My first reaction is usually one of excitement for you as you are embarking on a new chapter in your life. My second is one of concern as it usually becomes apparent that you are (usually) placing all your savings into this business, you want “complete” protection and you cannot tell me exactly what you are buying. So to make your first (free!) phone call with me more efficient and helpful for you, here are my 3 checks of things to do before you call me:
1. Check what you are buying. Are you buying the shares of a Company (share purchase), cherry-picking certain assets from a Company (asset purchase) or are you buying the business from a person, i.e. a sole trader (asset purchase). The agreements differ and I will need to know.
2. Check how you are buying. Meet with your accountant. It is one of the first questions I will ask you. I will want to make contact with them. You will need tax advice in regards to the purchase. If it’s an asset purchase your accountant will need to divide the purchase price up between the assets (for tax).

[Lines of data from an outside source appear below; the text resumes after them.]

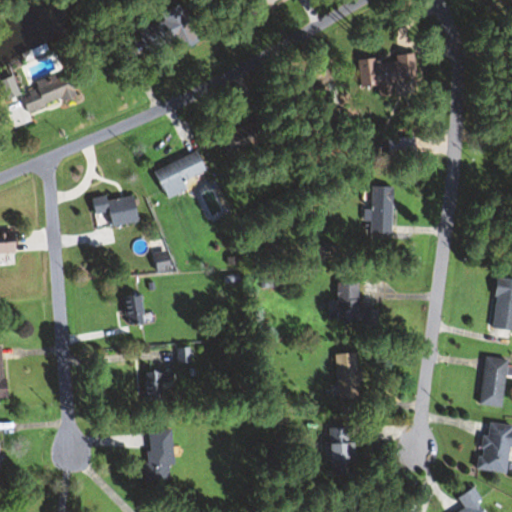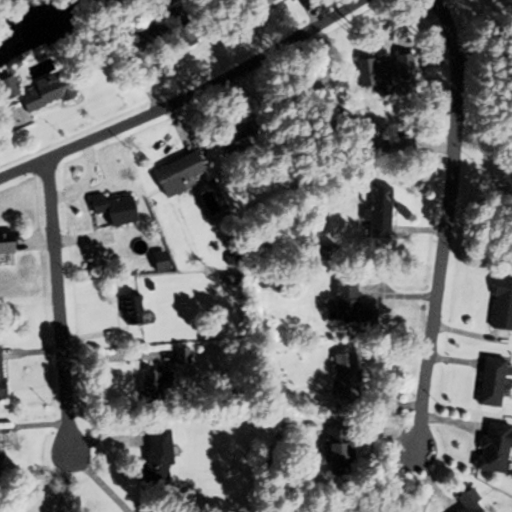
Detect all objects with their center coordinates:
building: (254, 3)
building: (175, 28)
building: (142, 44)
building: (382, 73)
building: (44, 93)
road: (184, 97)
building: (234, 139)
building: (173, 174)
building: (112, 209)
building: (377, 210)
road: (446, 226)
building: (4, 241)
building: (323, 251)
building: (156, 262)
road: (59, 302)
building: (500, 305)
building: (349, 308)
building: (129, 309)
building: (180, 355)
building: (344, 376)
building: (489, 382)
building: (152, 385)
building: (0, 397)
building: (492, 447)
building: (335, 451)
building: (154, 456)
building: (465, 502)
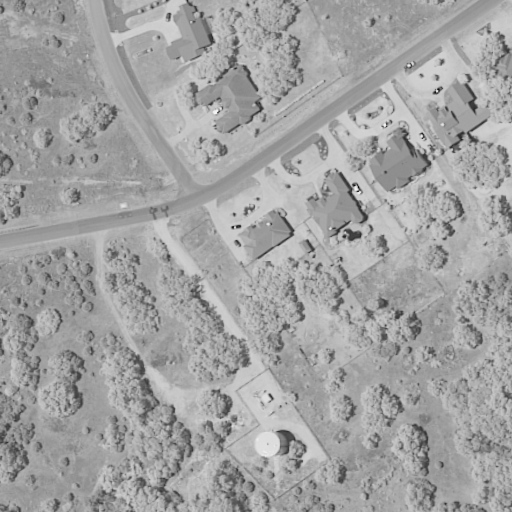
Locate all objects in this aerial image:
building: (191, 35)
building: (503, 69)
building: (233, 98)
road: (135, 103)
building: (459, 116)
road: (259, 157)
building: (397, 163)
building: (336, 207)
building: (266, 234)
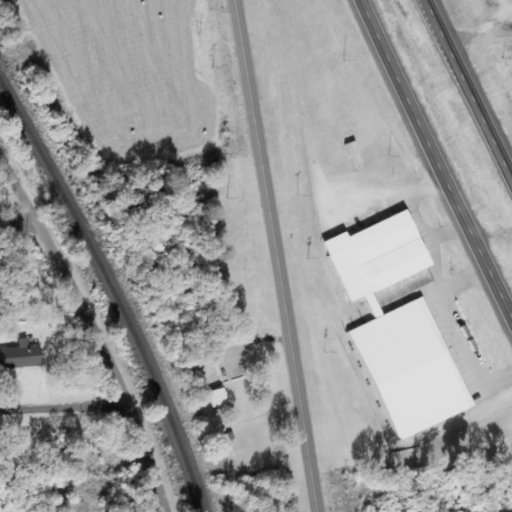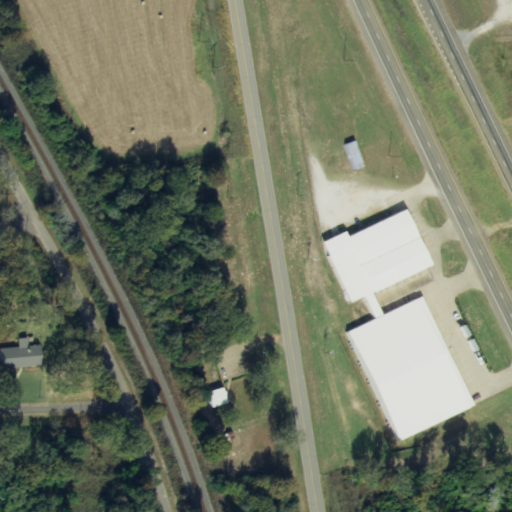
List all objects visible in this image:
road: (469, 94)
road: (438, 157)
railway: (64, 197)
road: (277, 256)
building: (400, 325)
road: (94, 331)
building: (20, 355)
building: (217, 397)
railway: (168, 411)
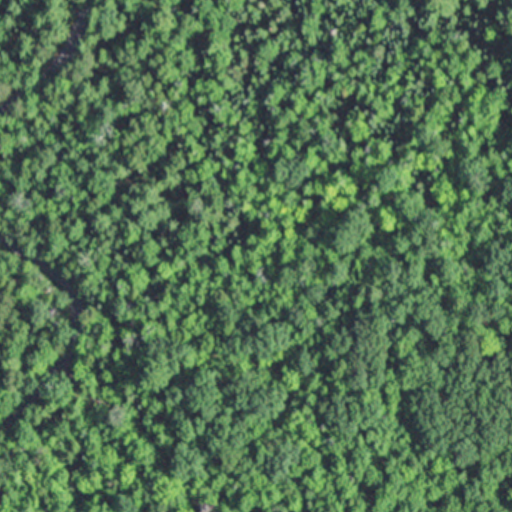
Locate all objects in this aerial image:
road: (66, 73)
road: (77, 323)
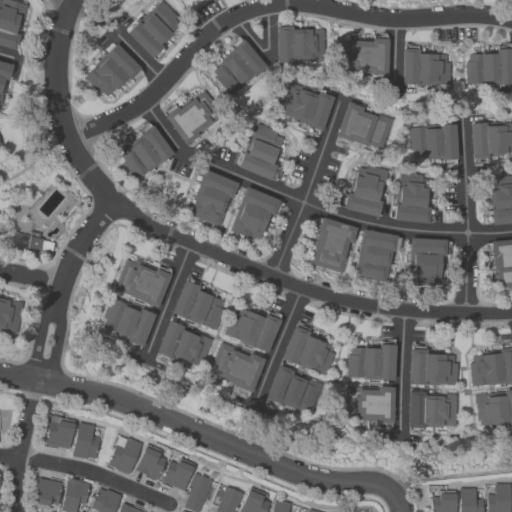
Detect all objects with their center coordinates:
road: (269, 4)
building: (9, 22)
building: (10, 24)
building: (152, 29)
building: (155, 31)
building: (296, 45)
building: (298, 47)
road: (393, 52)
road: (6, 54)
building: (361, 56)
road: (139, 57)
building: (363, 58)
road: (267, 60)
building: (487, 67)
building: (236, 68)
building: (422, 68)
building: (487, 69)
building: (109, 70)
building: (236, 70)
building: (424, 70)
building: (3, 73)
building: (110, 73)
building: (3, 77)
building: (303, 105)
building: (302, 107)
building: (189, 116)
building: (192, 118)
building: (361, 126)
building: (363, 129)
road: (165, 132)
building: (489, 138)
building: (432, 142)
building: (490, 142)
building: (431, 144)
road: (320, 149)
building: (259, 152)
building: (261, 152)
building: (142, 153)
building: (142, 155)
road: (464, 175)
road: (254, 181)
building: (364, 190)
building: (364, 191)
building: (210, 197)
building: (410, 198)
building: (410, 199)
building: (500, 199)
building: (210, 200)
building: (500, 200)
building: (251, 213)
building: (251, 216)
road: (383, 224)
road: (489, 232)
road: (287, 238)
building: (36, 242)
building: (330, 245)
building: (38, 246)
road: (201, 247)
building: (329, 247)
building: (372, 254)
building: (373, 258)
building: (423, 261)
building: (501, 262)
building: (424, 265)
building: (501, 266)
road: (466, 272)
road: (31, 275)
building: (139, 282)
building: (140, 284)
road: (61, 285)
road: (166, 300)
building: (195, 305)
building: (198, 307)
building: (8, 315)
building: (8, 316)
building: (124, 321)
building: (124, 324)
building: (250, 328)
building: (250, 330)
road: (278, 341)
building: (179, 344)
building: (181, 346)
building: (306, 351)
building: (308, 353)
building: (369, 362)
building: (369, 363)
building: (233, 366)
building: (490, 367)
building: (429, 368)
building: (490, 368)
building: (431, 369)
building: (234, 370)
road: (400, 371)
road: (18, 376)
building: (290, 390)
building: (292, 392)
building: (367, 403)
building: (368, 406)
building: (493, 408)
building: (427, 409)
building: (492, 410)
building: (430, 411)
building: (57, 432)
building: (57, 433)
building: (82, 442)
building: (85, 442)
road: (224, 442)
road: (20, 445)
road: (8, 454)
building: (122, 455)
building: (122, 456)
building: (148, 462)
building: (149, 464)
road: (93, 472)
building: (174, 473)
building: (175, 475)
building: (194, 492)
building: (43, 493)
building: (44, 494)
building: (71, 494)
building: (195, 494)
building: (511, 495)
building: (72, 496)
building: (496, 499)
building: (498, 499)
building: (102, 500)
building: (226, 500)
building: (228, 500)
building: (103, 501)
building: (251, 501)
building: (441, 501)
building: (467, 501)
building: (467, 501)
building: (253, 502)
building: (441, 502)
building: (277, 506)
building: (279, 507)
building: (125, 508)
building: (126, 508)
building: (304, 510)
building: (177, 511)
building: (179, 511)
building: (308, 511)
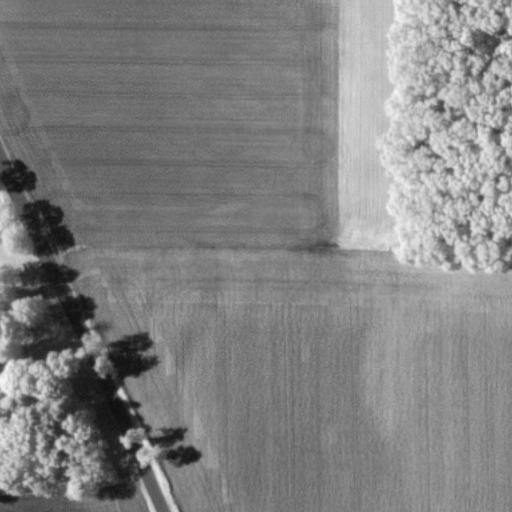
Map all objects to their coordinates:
road: (84, 330)
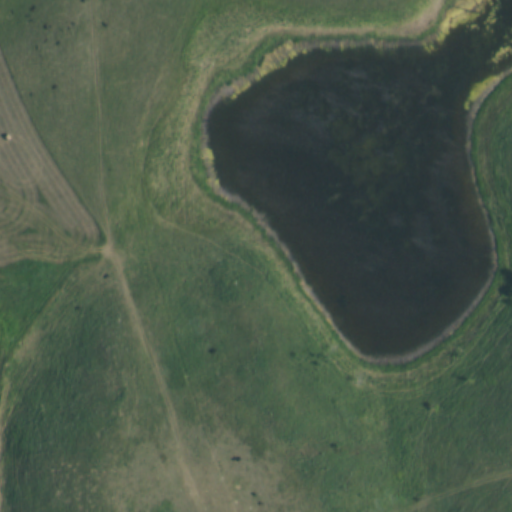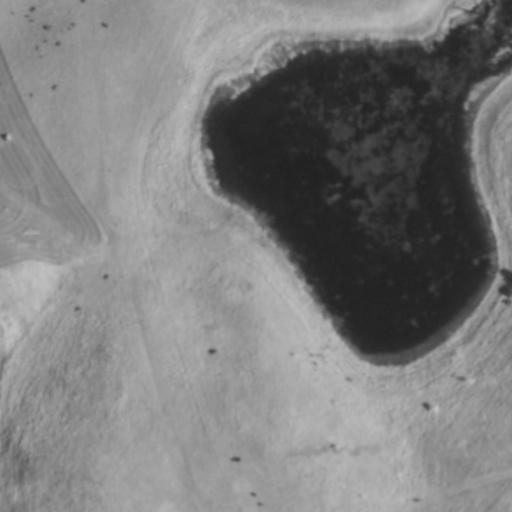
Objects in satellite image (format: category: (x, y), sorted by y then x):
road: (119, 260)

3. Check you should be buying. Two simple words to save you a lot of stress and money (but not your time!) “Due Diligence”. This is asking the seller to confirm basic facts and information for you. It is immaterial if you’re buying shares or assets there are basic areas you will want and need proof of including:
- ownership of the shares or assets;
- possible liabilities (example: any debt over an asset/company such as convertible loan notes);
- intellectual property (example: contract with website developer);
- copies of supply and customer contracts (example: hosting agreement, website terms and conditions);
- stock; and
If you follow my checks above, I should be able to answer your initial question with:
“Ok, that’s very exciting for you. That information is most helpful. The next steps will be ABC. You will need a share/asset agreement and I would estimate the cost to be in the range of £XXXXX.”
Waterfront try to provide you with fixed fee quotes so the more you can tell me about your transaction the more likely it is that I can give you a fixed fee that won’t change when I receive more information. I think you would agree this is a much more useful answer for you than…. “Unfortunately I would love to help you but until I understand more about the transaction I really can’t give an idea of costs. If you go off and do XYZ I will be able to help you.” Not helpful if you’re under time pressure and want to get on and buy the business!